On this particular morning, however, I'm getting more than my fair share, as Luke has agreed to give me an interview for Card Player. I've known Luke since I first started playing poker in Dublin cardrooms more than three years ago, but Luke has been involved at the very heart of the Dublin poker scene almost from the beginning.
"This is where it all started," he said, "right here in this very room. I was 24, had been married for two years, and had just bought a house. I was studying accountancy and working in a butcher's. I was looking for a second job. My mother had worked as a cleaner here in the Merrion and two of my sisters as waitresses. I started out working three nights a week as a cashier and also worked two nights dealing five-card draw. I could make more in a night dealing than working a full week at the butcher's, but we were always told there was no guarantee the club would stay open. I ended up taking a gamble and decided to work full time in poker. That was 20 years ago."
Although he didn't realise it at the time, Luke was honing his diplomacy skills long before he became a cardroom manager in an unlikely vocation at a butcher's. "One day, one of our regular customers came to the store and was standing there with a balaclava on.

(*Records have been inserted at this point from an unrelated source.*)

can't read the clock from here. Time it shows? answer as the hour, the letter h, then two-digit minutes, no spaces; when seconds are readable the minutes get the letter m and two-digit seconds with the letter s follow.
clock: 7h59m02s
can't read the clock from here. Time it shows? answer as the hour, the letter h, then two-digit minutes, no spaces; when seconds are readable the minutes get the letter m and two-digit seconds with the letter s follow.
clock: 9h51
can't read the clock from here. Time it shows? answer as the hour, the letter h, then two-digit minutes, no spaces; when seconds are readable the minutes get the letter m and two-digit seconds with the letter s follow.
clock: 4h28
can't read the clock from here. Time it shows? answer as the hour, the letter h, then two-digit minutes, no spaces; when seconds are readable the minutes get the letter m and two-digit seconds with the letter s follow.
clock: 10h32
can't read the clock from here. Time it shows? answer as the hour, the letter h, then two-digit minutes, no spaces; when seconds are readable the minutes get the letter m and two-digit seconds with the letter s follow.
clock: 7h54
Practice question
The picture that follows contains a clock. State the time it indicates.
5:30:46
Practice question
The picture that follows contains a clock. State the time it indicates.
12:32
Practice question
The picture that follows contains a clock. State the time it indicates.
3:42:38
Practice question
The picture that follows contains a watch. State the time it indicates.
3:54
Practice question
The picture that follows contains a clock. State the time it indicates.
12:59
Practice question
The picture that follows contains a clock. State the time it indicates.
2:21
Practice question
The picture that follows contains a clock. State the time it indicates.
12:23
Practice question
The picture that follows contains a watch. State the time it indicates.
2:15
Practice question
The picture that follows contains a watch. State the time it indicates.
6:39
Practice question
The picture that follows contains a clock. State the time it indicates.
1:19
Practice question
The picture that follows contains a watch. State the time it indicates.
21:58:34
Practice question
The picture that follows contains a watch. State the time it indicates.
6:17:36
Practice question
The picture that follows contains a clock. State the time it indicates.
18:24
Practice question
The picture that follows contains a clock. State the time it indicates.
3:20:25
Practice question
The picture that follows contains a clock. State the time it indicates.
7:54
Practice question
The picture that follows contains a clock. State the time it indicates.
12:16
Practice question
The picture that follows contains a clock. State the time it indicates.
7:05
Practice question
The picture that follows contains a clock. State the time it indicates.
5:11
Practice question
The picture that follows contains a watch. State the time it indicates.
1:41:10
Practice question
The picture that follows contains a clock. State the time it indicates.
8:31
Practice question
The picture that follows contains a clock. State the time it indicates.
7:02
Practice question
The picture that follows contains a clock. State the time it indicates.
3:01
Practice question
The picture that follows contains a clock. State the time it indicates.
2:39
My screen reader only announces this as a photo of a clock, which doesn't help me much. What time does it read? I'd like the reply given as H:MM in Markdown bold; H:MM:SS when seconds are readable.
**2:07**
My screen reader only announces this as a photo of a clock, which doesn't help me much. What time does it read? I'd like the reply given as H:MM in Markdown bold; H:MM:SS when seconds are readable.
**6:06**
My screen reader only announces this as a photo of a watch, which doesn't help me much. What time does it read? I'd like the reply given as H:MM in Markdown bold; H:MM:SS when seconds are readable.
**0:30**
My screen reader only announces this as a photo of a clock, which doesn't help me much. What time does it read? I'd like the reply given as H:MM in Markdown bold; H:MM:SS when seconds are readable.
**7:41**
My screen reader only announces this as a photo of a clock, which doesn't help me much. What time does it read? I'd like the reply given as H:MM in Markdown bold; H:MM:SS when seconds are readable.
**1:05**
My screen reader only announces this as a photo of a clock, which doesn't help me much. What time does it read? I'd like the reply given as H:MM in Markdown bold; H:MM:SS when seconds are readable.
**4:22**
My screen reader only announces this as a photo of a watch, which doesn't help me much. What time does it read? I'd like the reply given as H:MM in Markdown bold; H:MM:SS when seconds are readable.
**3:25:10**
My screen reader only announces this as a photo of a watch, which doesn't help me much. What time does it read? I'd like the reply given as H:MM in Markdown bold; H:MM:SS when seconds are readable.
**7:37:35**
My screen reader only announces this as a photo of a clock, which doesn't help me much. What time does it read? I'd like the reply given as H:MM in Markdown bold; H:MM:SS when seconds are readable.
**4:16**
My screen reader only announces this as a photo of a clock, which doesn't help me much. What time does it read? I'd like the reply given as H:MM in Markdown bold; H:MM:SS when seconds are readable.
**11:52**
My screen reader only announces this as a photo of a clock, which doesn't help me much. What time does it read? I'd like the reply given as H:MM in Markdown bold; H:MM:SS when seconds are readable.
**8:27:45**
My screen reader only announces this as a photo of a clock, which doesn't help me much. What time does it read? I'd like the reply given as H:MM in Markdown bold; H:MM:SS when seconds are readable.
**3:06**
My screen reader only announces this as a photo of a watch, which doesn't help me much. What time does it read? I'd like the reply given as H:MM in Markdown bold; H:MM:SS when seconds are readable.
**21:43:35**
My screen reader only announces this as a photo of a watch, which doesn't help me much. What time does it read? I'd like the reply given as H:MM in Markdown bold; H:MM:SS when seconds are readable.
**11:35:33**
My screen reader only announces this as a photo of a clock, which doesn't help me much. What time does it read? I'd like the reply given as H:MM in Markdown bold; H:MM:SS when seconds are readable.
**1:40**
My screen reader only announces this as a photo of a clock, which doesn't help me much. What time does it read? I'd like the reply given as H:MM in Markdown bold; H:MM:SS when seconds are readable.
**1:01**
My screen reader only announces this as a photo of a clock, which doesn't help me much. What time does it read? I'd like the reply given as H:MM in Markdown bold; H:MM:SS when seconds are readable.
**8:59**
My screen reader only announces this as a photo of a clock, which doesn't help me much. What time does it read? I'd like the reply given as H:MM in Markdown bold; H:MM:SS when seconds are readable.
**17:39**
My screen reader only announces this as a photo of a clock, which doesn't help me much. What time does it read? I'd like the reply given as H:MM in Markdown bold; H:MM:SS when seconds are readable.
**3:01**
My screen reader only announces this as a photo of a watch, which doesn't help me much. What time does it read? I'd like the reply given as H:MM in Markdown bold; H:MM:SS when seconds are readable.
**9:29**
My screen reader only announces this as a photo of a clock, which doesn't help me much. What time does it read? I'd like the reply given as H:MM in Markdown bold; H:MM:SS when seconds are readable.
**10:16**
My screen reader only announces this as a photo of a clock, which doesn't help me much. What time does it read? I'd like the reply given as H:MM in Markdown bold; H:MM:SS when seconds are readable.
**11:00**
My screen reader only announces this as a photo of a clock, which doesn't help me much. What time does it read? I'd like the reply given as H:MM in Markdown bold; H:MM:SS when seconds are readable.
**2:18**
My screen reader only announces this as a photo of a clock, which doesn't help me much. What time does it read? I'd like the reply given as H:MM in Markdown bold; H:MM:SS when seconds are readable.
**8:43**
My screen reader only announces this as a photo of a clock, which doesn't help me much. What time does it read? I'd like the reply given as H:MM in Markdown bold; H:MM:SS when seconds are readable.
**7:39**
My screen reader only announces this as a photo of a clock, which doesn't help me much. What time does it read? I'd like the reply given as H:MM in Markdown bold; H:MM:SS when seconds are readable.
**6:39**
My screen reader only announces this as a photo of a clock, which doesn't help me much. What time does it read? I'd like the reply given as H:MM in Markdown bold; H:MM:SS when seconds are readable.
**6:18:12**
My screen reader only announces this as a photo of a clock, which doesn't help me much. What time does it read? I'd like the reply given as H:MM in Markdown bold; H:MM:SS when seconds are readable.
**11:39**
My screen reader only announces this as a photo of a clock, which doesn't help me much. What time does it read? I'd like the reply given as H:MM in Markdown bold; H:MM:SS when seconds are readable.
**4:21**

We knew it was him because he was huge. I mean, this man was built like a brick wall. We all just started laughing. 'Doesn't he look funny in the balaclava?' Then he produces a hatchet, gets one of the workers in a headlock, and goes for the till. At this point I'm still sort of laughing, because I know the man. I mean, he came into the shop all the time. I tried to break things up and he swings the hatchet at my head. He misses and hits me on the shoulder, but thankfully it was blunt. It still hurt, obviously. He managed to make off with about 60 pounds. Afterward, we realised one of the other guys working in the store was missing. We thought something had happened to him. Then there was knocking from inside the fridge. It was a bizarre and funny incident that I'll never forget. I've even met the man afterward on the street. Nothing was ever done about it. He was just a very desperate man who was down on his luck at the time."
Luke has always been a man of the people. He has a warmth and quirkiness about him that has drawn poker players in droves to his poker room. He always greets you with a firm handshake and a, "How are you keeping?" He has a knack of remembering everyone's name after his first visit.
"When I began working in the Merrion, I took an active involvement in the running of the games. Even when it wasn't really my responsibility, I would help out, sorting decks of cards, announcing 'blinds are up,' and even making rulings. Eventually, I ended up being in charge of running the tournaments."
In the late 1980's, Teddy Hickson - then the owner of the Merrion - decided that the best way to deal with the competition was to become the competition, and he formed a partnership with Brian Palmer, owner of the Jackpot casino on Montague Street, which was just a 10-minute walk from Merrion Square. The Jackpot then began running poker, which started to take customers away from the games in the Merrion. Many of the staff moved, but Luke stayed on.
Eventually, Luke was running only one game a night on a Saturday. "The Merrion was going down the tubes. Those were tough times," he recalled. The partnership dissolved and Luke was given the club to run on his own when he was 31. The game he ran at the time was a round of pot-limit hold'em, Omaha, and half-pot trebling stud. Things then started to pick up for the Merrion, because the Jackpot began focussing more on the casino again, running table games in a property across the road called the Colossus.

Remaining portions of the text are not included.